On 30/07/15 20:38, Zemyla wrote:
Normally, a monad transformer to provide a random number generator would be of the form StateT g, where g is a RandomGen. But I've seen some libraries (like QuickCheck) define their RandomT as:
newtype RandomT g m a = RandomT { runRandomT :: g -> m a }
with their monadic bind operation defined as
(RandomT m) >>= f = RandomT $ \g -> let (ga, gb) = split g in m ga >>= (\a -> runRandomT (f a) gb)

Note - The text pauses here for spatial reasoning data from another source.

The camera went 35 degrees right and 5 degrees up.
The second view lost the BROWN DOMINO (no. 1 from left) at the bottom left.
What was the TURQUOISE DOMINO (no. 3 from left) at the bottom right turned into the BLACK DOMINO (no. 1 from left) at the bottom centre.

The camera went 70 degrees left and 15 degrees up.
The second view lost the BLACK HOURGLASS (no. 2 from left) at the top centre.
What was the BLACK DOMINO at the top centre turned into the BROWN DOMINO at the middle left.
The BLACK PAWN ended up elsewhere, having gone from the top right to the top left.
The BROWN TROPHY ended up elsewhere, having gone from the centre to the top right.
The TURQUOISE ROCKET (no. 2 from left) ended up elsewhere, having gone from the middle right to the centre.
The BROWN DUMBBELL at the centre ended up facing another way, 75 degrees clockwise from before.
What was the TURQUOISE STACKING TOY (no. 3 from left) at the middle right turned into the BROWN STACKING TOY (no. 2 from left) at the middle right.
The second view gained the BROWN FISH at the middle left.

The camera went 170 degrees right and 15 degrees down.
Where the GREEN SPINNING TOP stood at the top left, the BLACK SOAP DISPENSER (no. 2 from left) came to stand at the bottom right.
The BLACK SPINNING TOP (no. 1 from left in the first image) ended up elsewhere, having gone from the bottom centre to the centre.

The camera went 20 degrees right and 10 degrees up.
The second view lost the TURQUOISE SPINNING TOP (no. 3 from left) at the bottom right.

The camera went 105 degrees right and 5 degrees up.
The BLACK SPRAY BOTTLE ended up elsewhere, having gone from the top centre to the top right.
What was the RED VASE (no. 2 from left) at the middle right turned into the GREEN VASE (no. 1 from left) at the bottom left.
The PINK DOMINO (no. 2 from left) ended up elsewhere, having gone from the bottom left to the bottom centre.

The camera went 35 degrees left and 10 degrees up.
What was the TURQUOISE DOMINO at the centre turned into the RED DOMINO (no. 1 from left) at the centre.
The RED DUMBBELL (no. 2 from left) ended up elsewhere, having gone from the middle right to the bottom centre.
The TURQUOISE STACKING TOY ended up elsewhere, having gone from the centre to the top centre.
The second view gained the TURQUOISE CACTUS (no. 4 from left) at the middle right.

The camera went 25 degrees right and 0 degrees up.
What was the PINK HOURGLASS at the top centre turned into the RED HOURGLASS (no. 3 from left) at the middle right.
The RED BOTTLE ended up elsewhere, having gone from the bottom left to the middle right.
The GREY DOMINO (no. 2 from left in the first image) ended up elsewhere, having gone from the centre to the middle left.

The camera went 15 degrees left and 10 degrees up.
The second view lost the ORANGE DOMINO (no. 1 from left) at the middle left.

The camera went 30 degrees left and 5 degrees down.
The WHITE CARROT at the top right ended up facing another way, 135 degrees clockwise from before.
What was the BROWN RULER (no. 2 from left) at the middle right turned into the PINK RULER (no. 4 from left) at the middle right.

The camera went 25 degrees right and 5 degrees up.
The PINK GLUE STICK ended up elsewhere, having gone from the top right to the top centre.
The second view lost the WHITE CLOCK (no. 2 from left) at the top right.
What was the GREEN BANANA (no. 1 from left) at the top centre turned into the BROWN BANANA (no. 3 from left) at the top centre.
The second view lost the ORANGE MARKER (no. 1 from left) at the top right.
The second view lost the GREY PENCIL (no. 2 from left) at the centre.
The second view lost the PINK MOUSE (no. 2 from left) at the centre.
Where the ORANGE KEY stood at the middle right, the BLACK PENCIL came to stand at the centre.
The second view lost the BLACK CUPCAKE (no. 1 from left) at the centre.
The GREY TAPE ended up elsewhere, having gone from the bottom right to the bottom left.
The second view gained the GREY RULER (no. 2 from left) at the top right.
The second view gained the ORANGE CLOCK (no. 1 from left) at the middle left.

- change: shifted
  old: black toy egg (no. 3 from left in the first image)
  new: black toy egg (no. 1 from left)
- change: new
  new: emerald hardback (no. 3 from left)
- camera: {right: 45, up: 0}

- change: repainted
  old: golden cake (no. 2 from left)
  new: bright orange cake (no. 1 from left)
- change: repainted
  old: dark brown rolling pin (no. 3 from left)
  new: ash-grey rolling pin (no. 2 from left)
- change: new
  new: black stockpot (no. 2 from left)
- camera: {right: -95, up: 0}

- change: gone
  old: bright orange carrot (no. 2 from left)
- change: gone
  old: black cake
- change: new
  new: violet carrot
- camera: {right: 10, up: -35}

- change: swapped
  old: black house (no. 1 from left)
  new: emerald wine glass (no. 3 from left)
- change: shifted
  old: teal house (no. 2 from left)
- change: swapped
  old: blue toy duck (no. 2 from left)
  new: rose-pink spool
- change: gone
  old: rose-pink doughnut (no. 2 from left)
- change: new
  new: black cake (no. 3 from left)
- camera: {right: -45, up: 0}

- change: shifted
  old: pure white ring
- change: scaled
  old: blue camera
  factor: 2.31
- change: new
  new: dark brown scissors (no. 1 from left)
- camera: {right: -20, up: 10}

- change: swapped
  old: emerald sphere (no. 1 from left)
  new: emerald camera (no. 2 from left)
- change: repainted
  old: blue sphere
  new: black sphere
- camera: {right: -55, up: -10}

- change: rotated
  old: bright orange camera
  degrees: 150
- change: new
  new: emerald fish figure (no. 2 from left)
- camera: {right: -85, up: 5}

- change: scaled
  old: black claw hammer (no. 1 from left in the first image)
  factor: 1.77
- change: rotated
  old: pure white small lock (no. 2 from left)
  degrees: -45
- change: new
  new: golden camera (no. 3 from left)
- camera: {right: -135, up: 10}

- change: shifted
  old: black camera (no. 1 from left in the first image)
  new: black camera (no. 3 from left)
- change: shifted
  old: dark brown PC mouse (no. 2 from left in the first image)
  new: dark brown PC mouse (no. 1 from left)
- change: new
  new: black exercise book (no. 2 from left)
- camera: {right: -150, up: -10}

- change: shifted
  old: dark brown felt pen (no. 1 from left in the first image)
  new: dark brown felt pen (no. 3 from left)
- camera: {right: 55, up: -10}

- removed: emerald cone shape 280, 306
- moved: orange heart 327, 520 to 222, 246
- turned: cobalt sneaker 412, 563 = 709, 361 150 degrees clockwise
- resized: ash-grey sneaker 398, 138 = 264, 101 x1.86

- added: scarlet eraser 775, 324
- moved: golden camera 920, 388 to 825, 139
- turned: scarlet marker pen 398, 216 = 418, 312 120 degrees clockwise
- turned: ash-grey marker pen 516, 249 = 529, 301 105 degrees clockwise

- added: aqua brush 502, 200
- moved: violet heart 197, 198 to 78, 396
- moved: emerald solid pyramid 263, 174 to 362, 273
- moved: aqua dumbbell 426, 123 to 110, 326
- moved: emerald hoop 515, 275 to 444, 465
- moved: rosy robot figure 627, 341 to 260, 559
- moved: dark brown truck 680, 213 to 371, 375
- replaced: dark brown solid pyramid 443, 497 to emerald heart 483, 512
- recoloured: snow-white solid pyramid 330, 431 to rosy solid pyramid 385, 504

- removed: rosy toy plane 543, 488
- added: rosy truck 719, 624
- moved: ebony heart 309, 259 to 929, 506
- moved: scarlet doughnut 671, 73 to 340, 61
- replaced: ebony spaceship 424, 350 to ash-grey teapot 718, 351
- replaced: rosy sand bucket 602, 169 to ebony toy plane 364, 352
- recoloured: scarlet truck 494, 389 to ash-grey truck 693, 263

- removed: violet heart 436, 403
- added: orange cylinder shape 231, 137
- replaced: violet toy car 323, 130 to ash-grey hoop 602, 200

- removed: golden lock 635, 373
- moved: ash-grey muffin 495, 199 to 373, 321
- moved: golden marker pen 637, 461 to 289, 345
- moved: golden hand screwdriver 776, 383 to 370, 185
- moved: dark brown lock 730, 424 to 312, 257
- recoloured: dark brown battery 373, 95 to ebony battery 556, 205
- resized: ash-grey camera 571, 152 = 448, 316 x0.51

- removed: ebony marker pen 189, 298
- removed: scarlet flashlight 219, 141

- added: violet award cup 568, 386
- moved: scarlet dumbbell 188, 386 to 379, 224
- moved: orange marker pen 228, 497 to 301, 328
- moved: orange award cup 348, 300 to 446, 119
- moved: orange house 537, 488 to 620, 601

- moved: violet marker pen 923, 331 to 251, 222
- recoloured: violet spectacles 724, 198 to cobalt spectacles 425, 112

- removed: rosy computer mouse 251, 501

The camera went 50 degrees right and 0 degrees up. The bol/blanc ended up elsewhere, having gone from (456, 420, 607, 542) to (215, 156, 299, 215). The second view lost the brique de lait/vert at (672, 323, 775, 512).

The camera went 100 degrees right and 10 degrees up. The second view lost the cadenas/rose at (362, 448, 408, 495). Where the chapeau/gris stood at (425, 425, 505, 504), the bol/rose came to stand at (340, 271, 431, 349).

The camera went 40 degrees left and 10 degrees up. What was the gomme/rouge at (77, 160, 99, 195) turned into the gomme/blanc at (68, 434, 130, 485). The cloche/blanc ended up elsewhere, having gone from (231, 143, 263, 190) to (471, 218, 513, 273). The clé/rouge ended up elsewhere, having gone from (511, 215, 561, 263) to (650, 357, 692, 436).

and return and fail as in ReaderT.
Can someone describe the advantages and disadvantages of doing RandomT this way? I mean, if your generator has a subpar split operation (and most do), this will obviously exacerbate any problems with it.
tf-random addresses this.
Does it give any comparable advantages?
It doesn't introduce data dependencies. Let's say you generate a random binary tree. With the split approach, you can take the right subtree without evaluating the left one. Roman
It occurs to me that this would be best done by a specific method, like:
interleaveRandom :: (Monad m, RandomGen g) => StateT g m a -> StateT g m a
interleaveRandom (StateT m) = StateT $ \g -> let (gl, gr) = split g in
liftM (\p -> (fst p, gr)) $ m gl
It'd act like unsafeInterleaveIO and unsafeInterleaveST, but it'd be safe,
and you would know when it actually was splitting.
On Jul 30, 2015 1:15 PM, "Roman Cheplyaka"
On 30/07/15 20:38, Zemyla wrote:
Normally, a monad transformer to provide a random number generator would be of the form StateT g, where g is a RandomGen. But I've seen some libraries (like QuickCheck) define their RandomT as:
newtype RandomT g m a = RandomT { runRandomT :: g -> m a }
with their monadic bind operation defined as
(RandomT m) >>= f = RandomT $ \g -> let (ga, gb) = split g in m ga >>= (\a -> runRandomT (f a) gb)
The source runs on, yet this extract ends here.